Transcribe, starting at the line with "index mcp: (567, 117)" and ending at the line with "index dip: (546, 182)", every line of the material below exactly, but leave out the pictures and anything outside that span.

** Records for processing **
========

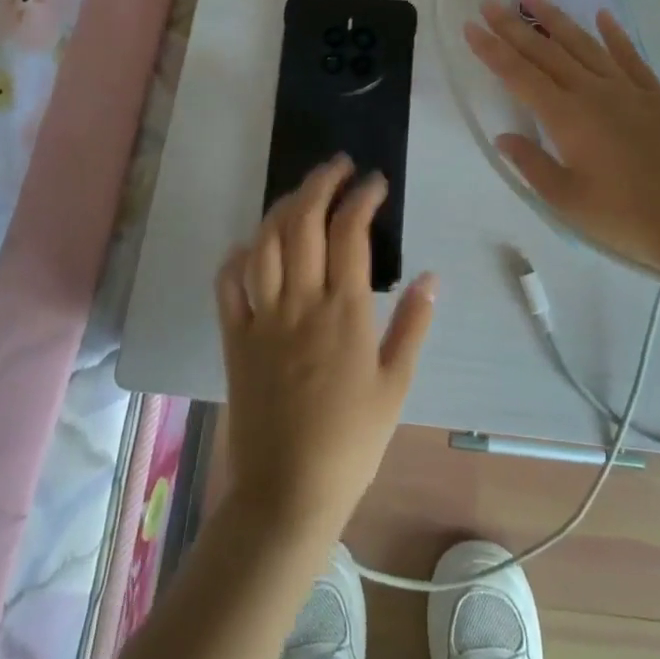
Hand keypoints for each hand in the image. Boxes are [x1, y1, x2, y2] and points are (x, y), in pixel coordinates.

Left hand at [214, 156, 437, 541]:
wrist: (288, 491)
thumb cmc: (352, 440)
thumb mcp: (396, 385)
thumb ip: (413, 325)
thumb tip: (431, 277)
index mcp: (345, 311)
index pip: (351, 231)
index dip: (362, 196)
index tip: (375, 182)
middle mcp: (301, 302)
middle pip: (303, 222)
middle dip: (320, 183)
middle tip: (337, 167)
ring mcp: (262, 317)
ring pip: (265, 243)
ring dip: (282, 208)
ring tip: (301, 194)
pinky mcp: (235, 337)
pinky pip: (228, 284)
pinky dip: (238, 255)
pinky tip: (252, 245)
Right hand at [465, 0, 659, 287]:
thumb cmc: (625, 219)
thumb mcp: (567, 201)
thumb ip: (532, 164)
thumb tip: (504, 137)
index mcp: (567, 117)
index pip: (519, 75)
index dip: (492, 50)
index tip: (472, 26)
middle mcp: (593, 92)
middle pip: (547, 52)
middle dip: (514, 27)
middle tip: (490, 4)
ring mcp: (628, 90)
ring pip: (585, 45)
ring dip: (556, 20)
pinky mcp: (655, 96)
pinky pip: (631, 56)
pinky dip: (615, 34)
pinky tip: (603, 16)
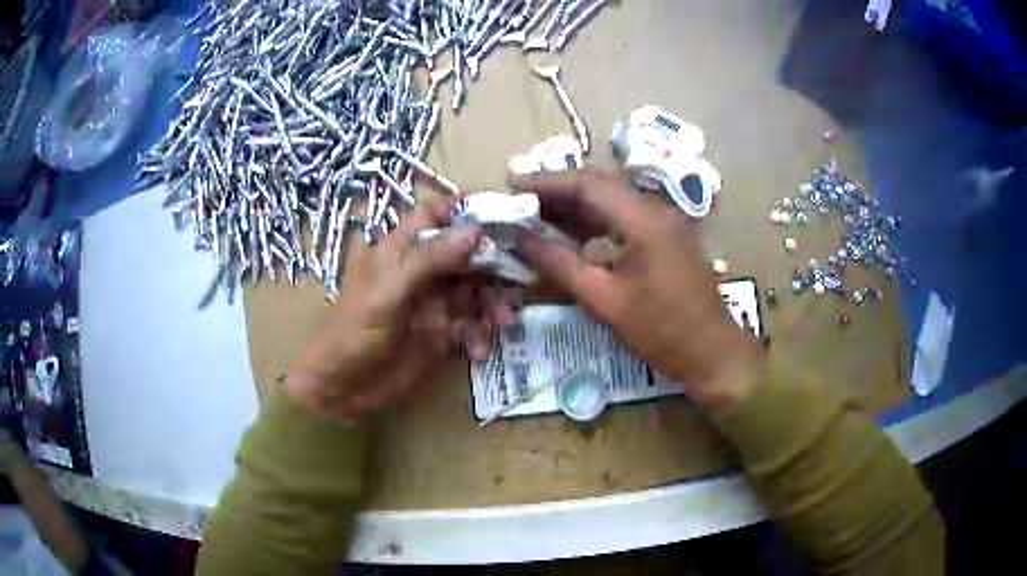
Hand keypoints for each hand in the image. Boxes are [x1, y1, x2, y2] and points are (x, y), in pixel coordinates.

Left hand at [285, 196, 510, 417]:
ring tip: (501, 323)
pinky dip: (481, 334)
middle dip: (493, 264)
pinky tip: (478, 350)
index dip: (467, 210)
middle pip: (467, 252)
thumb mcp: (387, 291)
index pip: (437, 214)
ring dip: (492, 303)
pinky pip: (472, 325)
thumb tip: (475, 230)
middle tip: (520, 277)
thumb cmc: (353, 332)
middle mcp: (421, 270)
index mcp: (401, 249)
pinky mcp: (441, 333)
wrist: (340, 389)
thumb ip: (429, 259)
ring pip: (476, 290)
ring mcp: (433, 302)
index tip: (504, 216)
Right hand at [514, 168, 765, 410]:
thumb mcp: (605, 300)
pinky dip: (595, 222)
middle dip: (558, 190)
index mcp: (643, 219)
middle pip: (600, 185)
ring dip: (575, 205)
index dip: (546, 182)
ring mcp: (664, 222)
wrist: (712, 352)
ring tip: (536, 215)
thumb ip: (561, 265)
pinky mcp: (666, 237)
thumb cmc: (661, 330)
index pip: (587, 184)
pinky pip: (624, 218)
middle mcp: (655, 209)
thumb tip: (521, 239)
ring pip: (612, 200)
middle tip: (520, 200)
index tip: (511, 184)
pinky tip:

========

** Written answer **
index mcp: (567, 117)
index pip: (519, 75)
index dip: (492, 50)
index tip: (472, 26)
middle mcp: (593, 92)
middle pip: (547, 52)
middle dip: (514, 27)
middle tip: (490, 4)
ring mcp: (628, 90)
ring pip: (585, 45)
ring dip: (556, 20)
pinky mcp: (655, 96)
pinky pip: (631, 56)
pinky dip: (615, 34)
pinky tip: (603, 16)
Hand keypoints for each hand in the image. Boxes are [x1, y1, x2, y2] and points are (x, y), in pixel coordinates.

Left hand at [285, 196, 510, 417]:
ring tip: (501, 323)
pinky dip: (481, 334)
middle dip: (493, 264)
pinky tip: (478, 350)
index dip: (467, 210)
middle pip: (467, 252)
thumb mcp: (387, 291)
index pip: (437, 214)
ring dip: (492, 303)
pinky pip: (472, 325)
thumb tip: (475, 230)
middle tip: (520, 277)
thumb cmc: (353, 332)
middle mcp: (421, 270)
index mcp: (401, 249)
pinky mcp: (441, 333)
wrist: (340, 389)
thumb ip: (429, 259)
ring pip: (476, 290)
ring mcp: (433, 302)
index tip: (504, 216)
Right hand at [514, 168, 765, 410]:
thumb mcp: (605, 300)
pinky dip: (595, 222)
middle dip: (558, 190)
index mcp: (643, 219)
middle pip: (600, 185)
ring dip: (575, 205)
index dip: (546, 182)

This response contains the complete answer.